Avoiding Measles Here and Abroad

Close up of the face of a child showing red, blotchy marks of measles.

If you (or your child) haven't been vaccinated for measles, health experts strongly recommend getting immunized, especially if you are planning to travel overseas.

Measles is considered one of the most contagious—and preventable—diseases. And yet, despite the availability of a vaccine proven to be safe and effective, about 10 million people worldwide get measles each year. About 110,000 of them die, including many children under 5. 

“If you’re around someone with measles and are unvaccinated, it’s extremely likely that you will be infected,” says physician Jesse Waggoner at Emory TravelWell Center.

The U.S. has experienced a serious increase in measles cases this year. In 2018, the Centers for Disease Control and Prevention reported a total of 372 cases. As of mid-June 2019, there were 1,044 cases, the highest number since 1992. This upward trend is concerning, given that measles was declared eliminated in the U.S. in 2000. Why the spike in cases this year? “We have a large unvaccinated population brought about by the controversy surrounding the safety of vaccines,” Waggoner says. “We’ve seen a large number of outbreaks around the world, and people who are exposed while traveling can bring measles back home. To maintain immunity on a population level, we need vaccination coverage of around 90 percent. There are pockets well below that threshold.”

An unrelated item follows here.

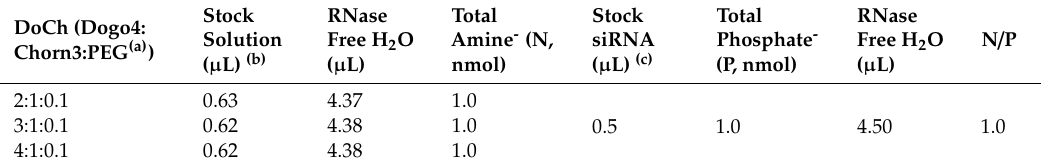
Table 1. Calculation of volume ( µ L) of each DoCh stock solution used to form N / P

In April, a young woman in California was confirmed to have measles shortly after attending a late-night movie and exposing everyone in the theater. In June, an Atlanta resident was confirmed to have measles—the seventh case in Georgia this year. Both had recently returned from countries where measles occurred and were unvaccinated against the disease.  

The MMR vaccine—for measles, mumps, and rubella (German measles)—became part of the childhood immunization regimen in the U.S. in 1963. Before this, 3 million to 4 million people a year got measles in the U.S., with 400 to 500 deaths. Caused by a virus that lives in the nose and throat, measles infects easily. 

Coughing and sneezing spread the virus, which can remain in the air for two hours. Symptoms include high fever, cough, runny nose, watery eyes, and red itchy spots that spread from head to feet three to five days after symptoms appear.

The disease is contagious several days before and after the rash appears. Treatment includes rest, drinking fluids, and using a humidifier. “Most of the U.S. population has forgotten about measles,” says Waggoner. “They don’t know what it was like and how serious it can be.”